The future of the church at this point in history is not a logical extension of the church that I know from my past. I know this from my experience with Shepherd Community back in 93-95. We were developing something new as we were doing it. We did not have a predetermined plan for reaching all of Houston. Oh some did, but it did not pan out that way. We were just trying to figure out how to do it together along the way. In some ways, we had more "right" than we knew. But we got entrapped by the numbers game. We thought we had to be growing and multiplying to be effective in our vision and since Ralph Neighbor was a part of Faith Community in Singapore which was then about 6000 people, we thought that if were not a significant number of people that we were not a valid movement of people within the Shepherd Community vision.
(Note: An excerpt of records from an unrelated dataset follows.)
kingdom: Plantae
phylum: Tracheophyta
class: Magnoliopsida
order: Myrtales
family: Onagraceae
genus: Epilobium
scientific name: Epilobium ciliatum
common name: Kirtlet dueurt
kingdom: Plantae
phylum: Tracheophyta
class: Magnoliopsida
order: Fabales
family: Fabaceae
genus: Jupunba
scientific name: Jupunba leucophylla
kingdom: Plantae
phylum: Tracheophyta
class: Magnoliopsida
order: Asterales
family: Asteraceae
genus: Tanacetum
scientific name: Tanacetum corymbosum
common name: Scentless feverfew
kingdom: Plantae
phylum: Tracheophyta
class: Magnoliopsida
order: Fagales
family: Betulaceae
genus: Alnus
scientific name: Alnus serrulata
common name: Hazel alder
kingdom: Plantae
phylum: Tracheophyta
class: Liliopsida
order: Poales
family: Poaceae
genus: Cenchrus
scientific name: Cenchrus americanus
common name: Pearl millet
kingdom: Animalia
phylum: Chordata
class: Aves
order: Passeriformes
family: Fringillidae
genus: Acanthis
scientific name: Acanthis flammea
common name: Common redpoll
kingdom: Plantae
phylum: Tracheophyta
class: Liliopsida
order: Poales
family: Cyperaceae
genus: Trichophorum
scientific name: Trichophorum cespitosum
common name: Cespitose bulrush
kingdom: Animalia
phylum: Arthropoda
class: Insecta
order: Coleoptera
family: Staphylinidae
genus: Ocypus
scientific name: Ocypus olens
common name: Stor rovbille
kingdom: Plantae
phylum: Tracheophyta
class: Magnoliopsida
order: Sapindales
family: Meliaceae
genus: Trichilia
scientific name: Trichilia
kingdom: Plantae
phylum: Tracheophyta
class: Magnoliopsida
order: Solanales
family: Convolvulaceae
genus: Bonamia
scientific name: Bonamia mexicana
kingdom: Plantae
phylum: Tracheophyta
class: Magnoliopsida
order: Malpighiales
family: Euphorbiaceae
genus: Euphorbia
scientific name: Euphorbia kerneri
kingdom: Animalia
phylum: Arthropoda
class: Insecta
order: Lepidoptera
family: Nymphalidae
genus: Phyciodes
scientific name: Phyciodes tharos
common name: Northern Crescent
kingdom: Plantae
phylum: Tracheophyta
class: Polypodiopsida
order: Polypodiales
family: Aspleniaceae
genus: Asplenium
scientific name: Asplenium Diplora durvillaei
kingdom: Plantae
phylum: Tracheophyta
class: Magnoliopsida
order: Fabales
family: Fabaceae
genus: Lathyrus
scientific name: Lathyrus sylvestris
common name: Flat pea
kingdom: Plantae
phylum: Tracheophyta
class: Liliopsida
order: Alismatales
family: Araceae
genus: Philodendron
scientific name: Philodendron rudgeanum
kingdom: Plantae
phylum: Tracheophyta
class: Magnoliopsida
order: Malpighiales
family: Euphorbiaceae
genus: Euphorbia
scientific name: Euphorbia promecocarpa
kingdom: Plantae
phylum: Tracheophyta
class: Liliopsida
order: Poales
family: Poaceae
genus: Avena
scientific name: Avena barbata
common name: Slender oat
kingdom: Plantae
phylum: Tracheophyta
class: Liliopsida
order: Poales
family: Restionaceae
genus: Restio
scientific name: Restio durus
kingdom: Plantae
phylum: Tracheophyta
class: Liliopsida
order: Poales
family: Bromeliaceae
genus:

I am not saying that we had it all together. In fact there was much that was problematic. But we knew how to do community, how to support one another, how to be in one another's lives.
But we thought we knew the end, the picture of what the church should look like, i.e. lots and lots of small groups multiplying all over Houston. I feel that in many ways we missed the point. We missed what God was doing because we assumed that he would work in a different way.
Now this kind of future prediction is happening in other ways: flat organizations, organic networks that share a DNA, house churches, de-institutionalization, determining a church's unique calling, etc. It seems that we are overrun with experts who are good a predicting the future of the church and providing a formula for churches to enter that future.
But Luther did not know how to be the church after the Reformation. He could not predict what the church in Germany would look like. He had to simply step out on the bridge and begin to build it as he walked.